Robert Redford has revealed it is still "a struggle" to get indie films made.
The Oscar-winning director-actor, who returned to the UK to launch the second year of his Sundance London film and music festival, admitted that the economic situation makes things tougher for independent filmmakers.
"It's always been difficult, and it may continue to be difficult. The state of the film business in general is not particularly healthy," he said at the festival's launch at the Cineworld O2 in London.
The 76-year-old added: "Independent film has always had to struggle for a place in the universe. It's always had to struggle for a place in the exhibition area because the mainstream in the beginning would not create spaces for independent films, so they had to take different routes. That has increased and it's better, but overall, mostly due to the economy, it's difficult."

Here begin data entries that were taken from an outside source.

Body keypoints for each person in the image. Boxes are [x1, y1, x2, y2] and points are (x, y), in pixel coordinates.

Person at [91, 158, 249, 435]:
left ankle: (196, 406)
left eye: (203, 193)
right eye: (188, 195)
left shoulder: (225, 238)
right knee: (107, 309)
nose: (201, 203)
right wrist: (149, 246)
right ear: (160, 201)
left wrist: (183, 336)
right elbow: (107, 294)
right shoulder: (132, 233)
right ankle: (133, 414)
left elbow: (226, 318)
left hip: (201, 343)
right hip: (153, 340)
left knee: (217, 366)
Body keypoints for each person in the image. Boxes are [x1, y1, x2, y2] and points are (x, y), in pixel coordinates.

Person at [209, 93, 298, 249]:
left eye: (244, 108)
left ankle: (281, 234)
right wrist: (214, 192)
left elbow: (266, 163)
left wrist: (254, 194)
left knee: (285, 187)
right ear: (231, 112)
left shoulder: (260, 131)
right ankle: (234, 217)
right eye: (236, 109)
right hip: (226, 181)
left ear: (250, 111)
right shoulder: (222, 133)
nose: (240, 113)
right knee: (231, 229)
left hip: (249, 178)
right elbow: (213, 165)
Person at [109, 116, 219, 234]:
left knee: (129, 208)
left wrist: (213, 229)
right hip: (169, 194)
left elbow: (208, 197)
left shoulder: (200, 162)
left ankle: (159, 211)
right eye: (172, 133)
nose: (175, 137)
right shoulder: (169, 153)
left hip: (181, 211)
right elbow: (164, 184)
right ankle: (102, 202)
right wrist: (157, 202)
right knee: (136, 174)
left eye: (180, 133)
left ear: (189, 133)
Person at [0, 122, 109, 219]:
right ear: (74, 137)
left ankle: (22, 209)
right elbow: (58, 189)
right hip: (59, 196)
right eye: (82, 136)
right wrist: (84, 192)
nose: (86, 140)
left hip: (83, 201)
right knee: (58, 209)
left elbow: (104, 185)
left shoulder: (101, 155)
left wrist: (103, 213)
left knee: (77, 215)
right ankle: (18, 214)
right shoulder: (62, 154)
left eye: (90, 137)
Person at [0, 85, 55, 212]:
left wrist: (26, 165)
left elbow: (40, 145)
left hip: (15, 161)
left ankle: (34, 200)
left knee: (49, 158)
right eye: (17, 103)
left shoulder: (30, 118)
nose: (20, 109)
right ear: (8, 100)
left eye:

Robert also revealed that the Eagles' inclusion in this year's Sundance London festival was a "personal thing".
The beloved British rockers - Glenn Frey, Don Henley, Joe Walsh and Timothy B Schmit - are in the capital for the European premiere of History Of The Eagles Part One, and the long-time fan admitted he may have had a hand in setting it up.
"Of course I do wish the Eagles are playing live. It's kind of a personal thing. I've been a fan for a long time and Don Henley is a friend. I just love their music and it was a joy for us to bring the documentary here," he said.
Mud, starring Reese Witherspoon and Matthew McConaughey, Emanuel And The Truth About Fishes with Kaya Scodelario and Aneurin Barnard, and Michael Winterbottom's The Look Of Love are among the films shown at this year's Sundance London festival, which runs until April 28.